Furthermore, the FCC’s policy response may be focused on the wrong target. As several experts have pointed out, the specific configuration of RoAs can make or break the protection afforded by RPKI; BGP security is also fostered by constant DNS and BGP monitoring. Are there more direct ways of incentivizing network operators to perform effective BGP monitoring and risk reduction, e.g. by holding them liable for damages caused to third parties by avoidable BGP hijacks? Why is reporting considered the solution?
We think what the FCC frames as a BGP insecurity problem is also an inaccurate and outdated registry records problem.

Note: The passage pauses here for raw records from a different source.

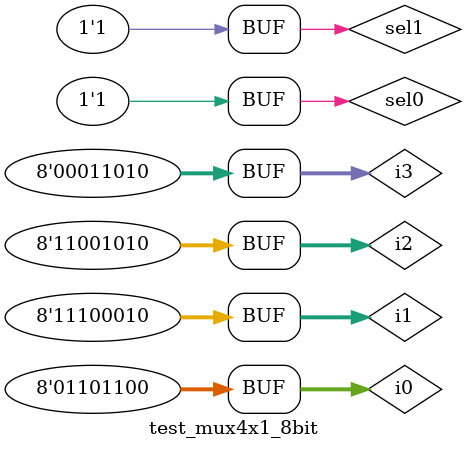
<source format=v>
module mux2x1(
    i0, i1, sel, f
);
    input i0, i1, sel;
    output f;
    and(a, i0, nsel);
    and(b, i1, sel);
    not(nsel, sel);
    or(f, a, b);
endmodule

module mux4x1(
    i0, i1, i2, i3, sel0, sel1, f
);
    input i0, i1, i2, i3, sel0, sel1;
    output f;
    wire f1, f2;
    mux2x1 m1(.i0(i0), .i1(i1), .sel(sel0), .f(f1));
    mux2x1 m2(.i0(i2), .i1(i3), .sel(sel0), .f(f2));
    mux2x1 m3(.i0(f1), .i1(f2), .sel(sel1), .f(f));
endmodule

module mux4x1_8bit(
    i0, i1, i2, i3, sel0, sel1, f
);
    input [7:0] i0, i1, i2, i3;
    input sel0, sel1;
    output [7:0] f;
    mux4x1 m0(.i0(i0[0]), .i1(i1[0]), .i2(i2[0]), .i3(i3[0]), .sel0(sel0), .sel1(sel1), .f(f[0]));
    mux4x1 m1(.i0(i0[1]), .i1(i1[1]), .i2(i2[1]), .i3(i3[1]), .sel0(sel0), .sel1(sel1), .f(f[1]));
    mux4x1 m2(.i0(i0[2]), .i1(i1[2]), .i2(i2[2]), .i3(i3[2]), .sel0(sel0), .sel1(sel1), .f(f[2]));
    mux4x1 m3(.i0(i0[3]), .i1(i1[3]), .i2(i2[3]), .i3(i3[3]), .sel0(sel0), .sel1(sel1), .f(f[3]));
    mux4x1 m4(.i0(i0[4]), .i1(i1[4]), .i2(i2[4]), .i3(i3[4]), .sel0(sel0), .sel1(sel1), .f(f[4]));
    mux4x1 m5(.i0(i0[5]), .i1(i1[5]), .i2(i2[5]), .i3(i3[5]), .sel0(sel0), .sel1(sel1), .f(f[5]));
    mux4x1 m6(.i0(i0[6]), .i1(i1[6]), .i2(i2[6]), .i3(i3[6]), .sel0(sel0), .sel1(sel1), .f(f[6]));
    mux4x1 m7(.i0(i0[7]), .i1(i1[7]), .i2(i2[7]), .i3(i3[7]), .sel0(sel0), .sel1(sel1), .f(f[7]));
endmodule

module test_mux4x1_8bit();
    reg [7:0] i0, i1, i2, i3;
    reg sel0, sel1;
    wire [7:0] f;
    mux4x1_8bit test(.i0(i0), .i1(i1), .i2(i2), .i3(i3), .sel0(sel0), .sel1(sel1), .f(f));
    initial begin
        $monitor("i0=%b, i1=%b, i2=%b, i3=%b, sel0=%b, sel1=%b | f=%b", i0, i1, i2, i3, sel0, sel1, f);
        sel0 = 1'b0;
        sel1 = 1'b0;
        i0 = 8'b01101100;
        i1 = 8'b11100010;
        i2 = 8'b11001010;
        i3 = 8'b00011010;
        #10
        sel0 = 1'b1;
        #10
        sel0 = 1'b0;
        sel1 = 1'b1;
        #10
        sel0 = 1'b1;
    end
endmodule
</source>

There is a need to improve the authentication of critical Internet resource holders (ASNs, IP address blocks). Many ASNs were issued 30 or more years ago and have changed hands many times due to corporate acquisitions, mergers, and failures. The official RIR Whois records often do not reflect the organizational name of the actual owner. Thousands of the ISPs’ records of IPv4 allocations point to customers who are no longer active. Many organizations do not even know that they formally hold address blocks. Some of these phantom IPv4 number blocks are as large as /16s.
This inaccuracy of the registry data, first at the ISP level and also at the RIR level, makes it possible for bad actors on the internet to utilize address space for malign purposes for an hour or two. If properly implemented and monitored, RPKI implementation could help this, but RPKI cannot be implemented unless the ISPs know what address blocks they hold and can authenticate which customers are using them.

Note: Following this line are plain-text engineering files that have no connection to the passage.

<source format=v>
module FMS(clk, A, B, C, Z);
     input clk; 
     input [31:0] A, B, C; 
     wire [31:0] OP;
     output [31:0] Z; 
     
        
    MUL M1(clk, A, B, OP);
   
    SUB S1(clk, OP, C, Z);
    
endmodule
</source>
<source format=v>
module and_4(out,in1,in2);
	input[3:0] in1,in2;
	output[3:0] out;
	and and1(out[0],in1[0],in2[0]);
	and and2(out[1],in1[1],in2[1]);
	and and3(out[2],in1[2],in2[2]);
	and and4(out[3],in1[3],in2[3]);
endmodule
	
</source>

ISPs should be required to authenticate their critical identifier holdings with the RIR. ARIN should be encouraged to pass a policy similar to the one passed by APNIC a year ago, known as Prop 147, which required historical IPv4 resources to be justified and claimed, otherwise, they would be made available to other organizations. To further encourage better registration data, ARIN should also be encouraged to allow registration of legacy critical Internet resources without the holder having to enter into a formal agreement with ARIN, similar to the RPKI arrangement provided by RIPE.
Focusing the FCC’s proposed rulemaking on narrowly defined, fixable problems of critical Internet resource record keeping and the registration process(es) of ISPs and the RIRs, instead of general reporting requirements concerning RPKI implementation would provide tangible, achievable improvements to the Internet’s security.
I think there is a typo in the sentence “We see no analysis of what is driving the growing use of RPKI-ROVs evident in the NIST data and how reporting requirements would accelerate it.” I think you meant RPKI-ROAs not ROV. Or if you really mean ROV, be aware that the NIST RPKI Monitor does not measure the level of deployment of ROV filtering. It only measures the ROA coverage of announced routes.
You’re correct! Fixed. Thanks for the heads up!